Key figure in Seattle schools scandal pleads guilty
Former Seattle Public Schools official Silas Potter Jr. pleaded guilty Monday to 36 counts of theft, admitting he stole from taxpayers during his stint as head of the school district’s minority-contracting program.
Seattle Times staff reporter
The disgraced former head of a Seattle Public Schools small-business program pleaded guilty Monday to 36 counts of theft for a scheme in which he received kickbacks after awarding no-work contracts to a Tacoma nonprofit.
Silas Potter Jr., 62, pleaded guilty in King County Superior Court to 30 counts of first-degree theft and six counts of second-degree theft involving more than $168,000 in public money.
In the plea agreement, Potter admitted he approved dozens of school-district checks paying for services from a Tacoma nonprofit called Grace of Mercy, while “knowing no work had been completed.”
In return, Potter said he received some of that money back from David Johnson, who ran the nonprofit, which billed the district for classes it was supposedly teaching to small-business owners.
Potter is to be sentenced June 21. He faces 43 to 57 months in prison, under the standard sentencing range. Prosecutors say they will recommend the low end of that range. A judge is not bound by the lawyers’ agreement and could impose a different sentence.
Potter also agreed to testify against Johnson, who is to go to trial on theft charges next month. A third person involved in the scheme, Lorrie Kay Sorensen, has pleaded guilty to one theft charge.
As the head of the school district’s Regional Small Business Development Program from 2006 to 2010, Potter oversaw efforts to teach minority and women-owned businesses how to better compete for public contracts.
The program started small, but Potter, a former furniture salesman, grew it into a $1 million-a-year effort that was praised by some prominent minority community leaders, including some who were paid as consultants.
But it all came crashing down when Potter became a central figure in the 2011 financial scandal that erupted after a state audit found he had abused his authority and potentially squandered millions of dollars in public money.

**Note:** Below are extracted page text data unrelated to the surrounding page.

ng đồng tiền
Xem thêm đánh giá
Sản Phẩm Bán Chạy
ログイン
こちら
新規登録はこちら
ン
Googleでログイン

Auditors discovered Potter’s program had spent $280,000 for work that was not done or didn’t benefit the district — including the payments to Grace of Mercy — and $1.5 million more for services that were poorly documented or of questionable value.
A follow-up audit last year turned up $1.3 million more in suspicious payments, finding Potter had approved inflated invoices to vendors charging double or even 10 times the usual rate for services.
The audits and a related school-district report portrayed an office that Potter had turned into a personal fiefdom, doling out public contracts to favored vendors while spending time on school computers looking at computer dating and gambling sites. His conduct was abetted, the reports found, by superiors who failed to rein him in despite warnings.
The fallout led the Seattle School Board to fire then-Superintendent Maria Goodloe-Johnson.
Before the audit report hit, Potter’s program was shuttered; he left the district and moved to Florida, where he worked as a consultant to a roller-rink project. He was charged with theft in October 2011 and later arrested after failing to appear at a court hearing on the charges.
In an interview before his arrest, Potter denied he had received any kickbacks and told The Seattle Times he’d been “thrown under the bus” by higher-ups at the school district. He pleaded not guilty to the theft charges in December 2011.
With a plea deal in the works, Potter was jailed again over the weekend on a $100,000 warrant issued when he failed to show up at a recent court hearing.
Potter’s public defenders did not respond to messages seeking comment Monday.
He was released Monday on a $10,000 bond pending his sentencing, agreeing to check in with a community-supervision program.
In a statement through a spokeswoman, Seattle Public Schools said the district is “pleased to close this chapter” and noted “strong checks and balances” are being created to prevent similar problems from arising.
Seattle Times news researcher Miyoko Wolf contributed.